Sur les autres demandes
M. [H] qui succombe à l’instance sera condamné aux dépens, lesquels comprendront le coût de la sommation de payer en date du 17 mars 2022, en application de l’article 696 du code de procédure civile, avec distraction au profit de Me Hennequin.
Il sera en outre condamné au paiement de la somme de 1 000 euros en application des dispositions de l’article 700 du code de procédure civile.
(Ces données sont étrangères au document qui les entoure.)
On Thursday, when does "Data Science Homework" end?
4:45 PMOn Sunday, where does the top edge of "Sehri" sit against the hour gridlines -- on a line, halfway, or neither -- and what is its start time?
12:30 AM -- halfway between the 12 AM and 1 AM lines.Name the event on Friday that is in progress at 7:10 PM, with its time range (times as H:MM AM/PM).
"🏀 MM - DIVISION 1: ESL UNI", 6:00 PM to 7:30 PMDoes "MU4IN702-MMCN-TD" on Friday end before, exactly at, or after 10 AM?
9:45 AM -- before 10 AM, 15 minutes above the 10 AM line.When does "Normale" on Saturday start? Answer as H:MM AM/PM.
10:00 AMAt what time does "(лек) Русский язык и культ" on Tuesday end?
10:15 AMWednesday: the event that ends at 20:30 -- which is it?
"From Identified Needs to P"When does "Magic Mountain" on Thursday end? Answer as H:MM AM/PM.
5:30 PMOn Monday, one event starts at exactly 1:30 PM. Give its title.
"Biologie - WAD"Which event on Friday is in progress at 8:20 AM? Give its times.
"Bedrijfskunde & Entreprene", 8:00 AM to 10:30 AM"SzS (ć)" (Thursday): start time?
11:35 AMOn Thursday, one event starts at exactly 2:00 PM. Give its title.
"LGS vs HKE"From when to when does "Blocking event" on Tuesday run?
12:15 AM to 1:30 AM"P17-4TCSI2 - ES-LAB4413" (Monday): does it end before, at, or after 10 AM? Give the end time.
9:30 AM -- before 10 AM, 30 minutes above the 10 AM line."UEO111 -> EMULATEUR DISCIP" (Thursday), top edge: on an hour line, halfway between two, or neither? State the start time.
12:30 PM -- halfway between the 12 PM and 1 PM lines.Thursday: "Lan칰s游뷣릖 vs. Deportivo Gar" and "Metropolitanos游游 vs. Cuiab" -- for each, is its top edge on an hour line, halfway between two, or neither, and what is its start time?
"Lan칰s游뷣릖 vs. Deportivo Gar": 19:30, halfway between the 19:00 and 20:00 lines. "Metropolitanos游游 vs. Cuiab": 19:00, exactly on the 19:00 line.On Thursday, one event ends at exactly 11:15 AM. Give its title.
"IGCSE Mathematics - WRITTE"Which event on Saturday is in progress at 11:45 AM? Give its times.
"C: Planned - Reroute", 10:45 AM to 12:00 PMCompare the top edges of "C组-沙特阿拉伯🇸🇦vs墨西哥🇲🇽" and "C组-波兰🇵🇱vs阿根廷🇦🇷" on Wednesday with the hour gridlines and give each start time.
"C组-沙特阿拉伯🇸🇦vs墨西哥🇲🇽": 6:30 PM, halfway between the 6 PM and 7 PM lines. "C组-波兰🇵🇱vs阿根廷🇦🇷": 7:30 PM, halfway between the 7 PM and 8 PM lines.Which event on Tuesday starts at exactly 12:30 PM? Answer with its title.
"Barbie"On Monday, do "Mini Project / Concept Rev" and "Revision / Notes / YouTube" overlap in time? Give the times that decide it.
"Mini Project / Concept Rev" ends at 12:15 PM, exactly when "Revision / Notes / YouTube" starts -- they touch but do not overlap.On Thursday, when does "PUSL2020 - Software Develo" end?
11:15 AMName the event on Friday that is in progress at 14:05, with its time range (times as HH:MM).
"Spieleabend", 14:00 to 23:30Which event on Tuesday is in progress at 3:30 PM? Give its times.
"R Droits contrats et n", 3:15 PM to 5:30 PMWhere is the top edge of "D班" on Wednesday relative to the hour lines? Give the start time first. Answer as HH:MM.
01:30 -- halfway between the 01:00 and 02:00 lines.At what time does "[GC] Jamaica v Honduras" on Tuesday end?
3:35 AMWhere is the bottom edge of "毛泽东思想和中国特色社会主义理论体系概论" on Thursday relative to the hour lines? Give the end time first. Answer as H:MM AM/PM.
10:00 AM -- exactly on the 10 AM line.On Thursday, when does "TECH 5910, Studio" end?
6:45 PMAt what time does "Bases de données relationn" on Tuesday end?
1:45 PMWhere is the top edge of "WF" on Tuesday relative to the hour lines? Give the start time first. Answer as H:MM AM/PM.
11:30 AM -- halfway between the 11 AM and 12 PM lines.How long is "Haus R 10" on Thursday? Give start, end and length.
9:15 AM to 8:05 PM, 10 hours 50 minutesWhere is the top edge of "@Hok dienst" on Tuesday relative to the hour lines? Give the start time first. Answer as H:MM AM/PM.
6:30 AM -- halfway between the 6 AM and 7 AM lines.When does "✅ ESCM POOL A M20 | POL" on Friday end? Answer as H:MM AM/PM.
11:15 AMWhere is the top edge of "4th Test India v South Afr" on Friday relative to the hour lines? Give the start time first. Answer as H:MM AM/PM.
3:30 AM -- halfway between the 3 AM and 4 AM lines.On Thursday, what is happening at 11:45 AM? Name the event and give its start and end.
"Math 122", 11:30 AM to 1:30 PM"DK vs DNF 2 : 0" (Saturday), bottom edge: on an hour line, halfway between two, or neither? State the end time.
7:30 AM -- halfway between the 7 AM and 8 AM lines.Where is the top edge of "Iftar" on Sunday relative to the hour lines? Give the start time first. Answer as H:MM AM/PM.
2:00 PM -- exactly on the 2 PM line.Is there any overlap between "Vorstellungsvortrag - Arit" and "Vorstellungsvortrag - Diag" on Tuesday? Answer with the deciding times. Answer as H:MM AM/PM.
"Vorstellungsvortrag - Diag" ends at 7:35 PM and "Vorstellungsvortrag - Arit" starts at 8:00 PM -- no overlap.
Il est rappelé que la présente décision est de droit exécutoire à titre provisoire.
*
PAR CES MOTIFS
Le tribunal, statuant publiquement par mise à disposition au greffe, par jugement contradictoire et en premier ressort,
Prononce à compter du présent jugement la résiliation du bail commercial du 16 juillet 2020 liant la SAS La Soho Chapelle International et M. [M] [H] et portant sur les locaux situés [Adresse 1] – [Localité 6],
Dit que M. [M] [H] devra libérer de sa personne et de ses biens ainsi que de tous occupants de son chef, les lieux loués dans un délai d’un mois à compter de la signification du présent jugement,
Faute pour M. [M] [H] de quitter les lieux dans le délai indiqué et celui-ci passé, autorise la SAS La Soho Chapelle International à faire procéder à son expulsion et à celle de tous occupants de son chef des lieux précités, au besoin avec l’assistance de la force publique et d’un serrurier,
Déboute la SAS La Soho Chapelle International de sa demande d’astreinte,
Dit que les meubles et objets meublants se trouvant sur place donneront lieu à l’application des dispositions des articles L. 433-1 et suivants et R. 433-1 et suivants du code des procédures civiles d’exécution,
Condamne M. [M] [H] à payer à la SAS La Soho Chapelle International une indemnité d’occupation d’un montant égal au montant du loyer contractuel, majoré des taxes et charges, à compter de la présente décision jusqu’à la libération des locaux par la remise des clés,
Condamne M. [M] [H] à payer à la SAS La Soho Chapelle International la somme de 184.808,95 euros au titre de son arriéré locatif arrêté au 23 août 2023, 3ème trimestre 2023 inclus, avec intérêts au taux légal à compter du 17 mars 2022, et dit que les intérêts échus dus au moins pour une année entière seront capitalisés dans les conditions de l’article 1343-2 du code civil,
Déboute M. [M] [H] de sa demande d’échelonnement des paiements,
Condamne M. [M] [H] à payer à la SAS La Soho Chapelle International la somme de 1 000 euros en application de l’article 700 du code de procédure civile,
Condamne M. [M] [H] aux dépens, comprenant le coût de la sommation de payer du 17 mars 2022, avec distraction au profit de la SELAS LGH & Associés en la personne de Me Catherine Hennequin,
Rappel que l’exécution provisoire est de droit,
Fait et jugé à Paris le 20 Janvier 2025.